The FINRA (previously known as NASD) forbids any favoritism involving investment companies and members with regards to portfolio transactions. Specifically, the following actions are not permitted:
- No member shall, directly or indirectly, favor or disfavor the sale or distribution of shares of any particular investment company on the basis of brokerage commissions received or expected by such member from any source, including such investment company.
- No member shall sell shares of, or act as underwriter for, an investment company, if the member knows or has reason to know that such investment company, or an investment adviser or principal underwriter of the company, has a written or oral agreement or understanding under which the company directs or is expected to direct portfolio securities transactions to a broker or a dealer in consideration for the promotion or sale of shares issued by the company or any other registered investment company.

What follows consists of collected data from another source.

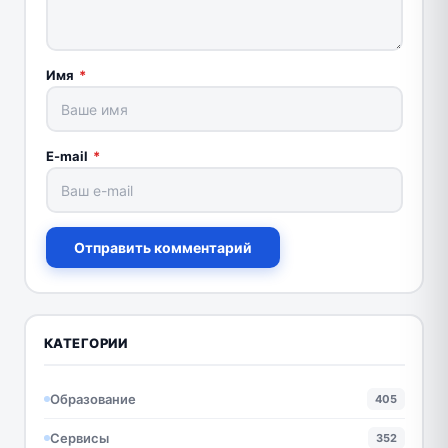
Имя
*
E-mail
*
Отправить комментарий
КАТЕГОРИИ
Образование
405
Сервисы
352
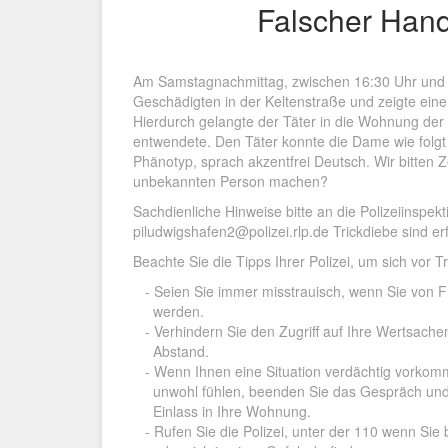
Falscher Han
Am Samstagnachmittag, zwischen 16:30 Uhr und 17
Geschädigten in der Keltenstraße und zeigte ein
Hierdurch gelangte der Täter in die Wohnung de
entwendete. Den Täter konnte die Dame wie folgt 
Phänotyp, sprach akzentfrei Deutsch. Wir bitte
unbekannten Person machen?
Sachdienliche Hinweise bitte an die Polizeiinsp
piludwigshafen2@polizei.rlp.de Trickdiebe sind er
Beachte Sie die Tipps Ihrer Polizei, um sich vor T
- Seien Sie immer misstrauisch, wenn Sie von
werden.
- Verhindern Sie den Zugriff auf Ihre Wertsache
Abstand.
- Wenn Ihnen eine Situation verdächtig vorkomm
unwohl fühlen, beenden Sie das Gespräch und
Einlass in Ihre Wohnung.
- Rufen Sie die Polizei, unter der 110 wenn Sie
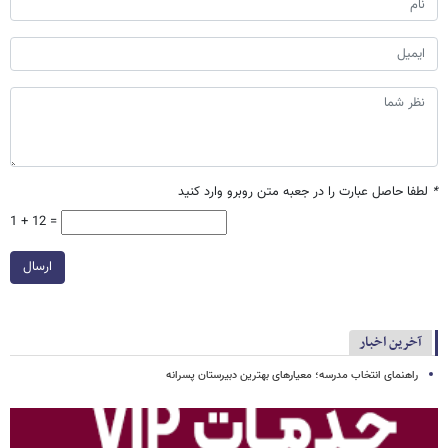
*
لطفا حاصل عبارت را در جعبه متن روبرو وارد کنید
1 + 12 =
ارسال
آخرین اخبار
راهنمای انتخاب مدرسه؛ معیارهای بهترین دبیرستان پسرانه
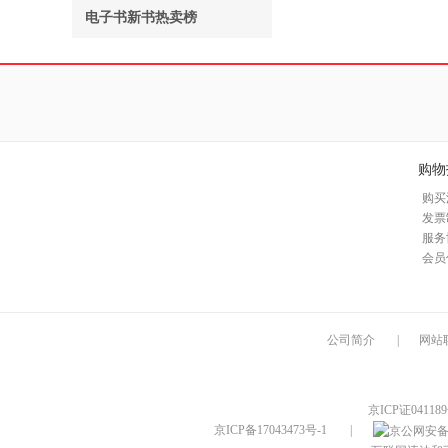
电子书新书热卖榜
购物
购买
发票
服务
会员
公司简介
|
网站
京ICP证04118
京ICP备17043473号-1
|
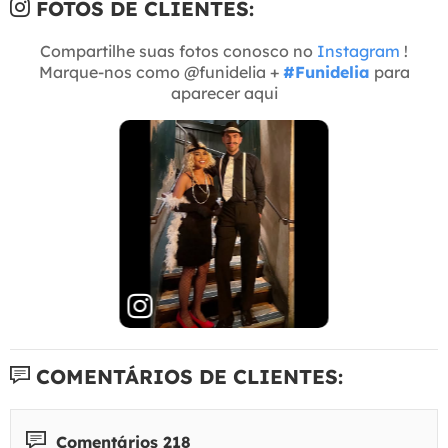
FOTOS DE CLIENTES:
Compartilhe suas fotos conosco no
Instagram
!
Marque-nos como @funidelia +
#Funidelia
para
aparecer aqui
COMENTÁRIOS DE CLIENTES:
Comentários 218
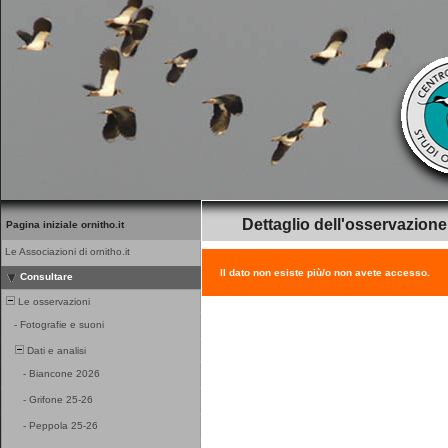
Dettaglio dell'osservazione
Pagina iniziale ornitho.it
Le Associazioni di ornitho.it
Il dato non esiste più/o non avete accesso.
Consultare
Le osservazioni
-
Fotografie e suoni
Dati e analisi
-
Biancone 2026
-
Grifone 25-26
-
Peppola 25-26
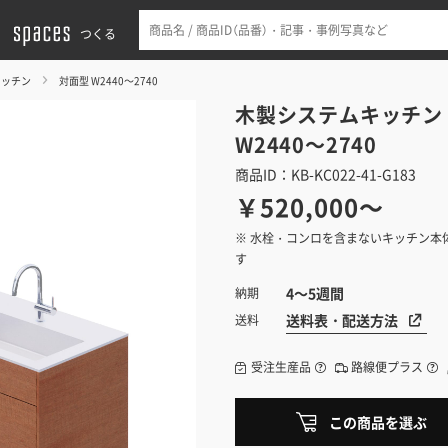
つくる
キッチン
対面型 W2440～2740
木製システムキッチン
W2440～2740
商品ID：KB-KC022-41-G183
￥520,000～
※ 水栓・コンロを含まないキッチン本
す
4～5週間
納期
送料表・配送方法
送料
受注生産品
路線便プラス
この商品を選ぶ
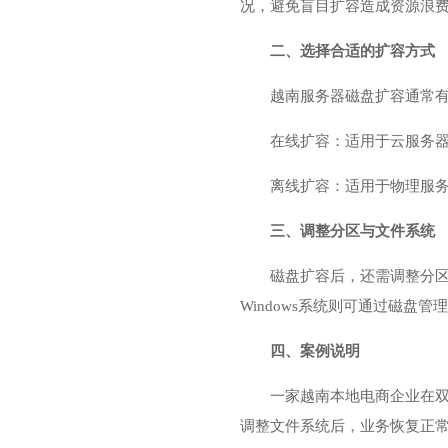
况，避免盲目扩容造成资源浪
二、选择合适的扩容方式
越南服务器磁盘扩容通常
在线扩容：适用于云服务
离线扩容：适用于物理服
三、调整分区与文件系统
磁盘扩容后，还需调整分区和文
Windows系统则可通过磁
四、案例说明
一家越南本地电商企业在
调整文件系统后，业务恢复正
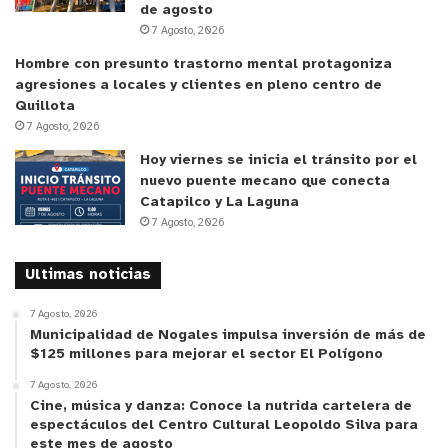
de agosto
7 Agosto, 2026
Hombre con presunto trastorno mental protagoniza
agresiones a locales y clientes en pleno centro de
Quillota
7 Agosto, 2026
Hoy viernes se inicia el tránsito por el
nuevo puente mecano que conecta
Catapilco y La Laguna
7 Agosto, 2026
Ultimas noticias
7 Agosto, 2026
Municipalidad de Nogales impulsa inversión de más de
$125 millones para mejorar el sector El Polígono
7 Agosto, 2026
Cine, música y danza: Conoce la nutrida cartelera de
espectáculos del Centro Cultural Leopoldo Silva para
este mes de agosto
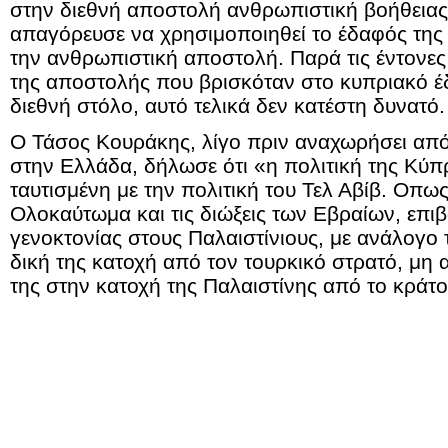
στην διεθνή αποστολή ανθρωπιστική βοήθεια
απαγόρευσε να χρησιμοποιηθεί το έδαφός της 
την ανθρωπιστική αποστολή. Παρά τις έντονε
της αποστολής που βρισκόταν στο κυπριακό έ
διεθνή στόλο, αυτό τελικά δεν κατέστη δυνατό.
Ο Τάσος Κουράκης, λίγο πριν αναχωρήσει απ
στην Ελλάδα, δήλωσε ότι «η πολιτική της Κύπρ
ταυτισμένη με την πολιτική του Τελ Αβίβ. Οπως
Ολοκαύτωμα και τις διώξεις των Εβραίων, επιβ
γενοκτονίας στους Παλαιστίνιους, με ανάλογο
δική της κατοχή από τον τουρκικό στρατό, μη 
της στην κατοχή της Παλαιστίνης από το κράτ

- No member shall, directly or indirectly, demand or require brokerage commissions or solicit a promise of such commissions from any source as a condition to the sale or distribution of shares.
- No member shall, directly or indirectly, offer or promise to another member, brokerage commissions from any source as a condition to the sale or distribution of shares of an investment company and no member shall request or arrange for the direction to any member of a specific amount or percentage of brokerage commissions conditioned upon that member's sales or promise of sales of shares of an investment company.
- No member shall, with respect to such member's activities as underwriter of investment company shares, suggest, encourage, or sponsor any incentive campaign or special sales effort of another member with respect to the shares of any investment company which incentive or sales effort is, to the knowledge or understanding of such underwriter-member, to be based upon, or financed by, brokerage commissions directed or arranged by the underwriter-member.
However, assuming that none of the prohibited activities above have occurred, nothing in the conduct rules prohibits arrangements where a non-member company pays compensation directly to associated persons of the member, provided that:
- The arrangement is agreed to by the member;
- The member relies on an appropriate rule, regulation, interpretive release, interpretive letter, or "no-action" letter issued by the Commission or its staff that applies to the specific fact situation of the arrangement;
- The receipt by associated persons of such compensation is treated as compensation received by the member for purposes of the Rules of the Association; and
- That all record keeping requirements are satisfied.
Exam Tips and Tricks
While Rule 2830 covers a wide range of other activities, the following are most likely to be tested on the exam:
- No member or person associated with a member shall, either orally or in writing, describe an investment company as being "no load" or as having "no sales charge" if the investment company has a front-end or deferred sales charge or whose total charges against net assets to provide for sales-related expenses and/or service fees exceed .25 of 1% of average net assets per annum
- No member or person associated with a member shall offer or sell the securities of an investment company if the service fees (12b-1 fees) paid by the investment company, as disclosed in the prospectus, exceed .25 of 1% of its average annual net assets.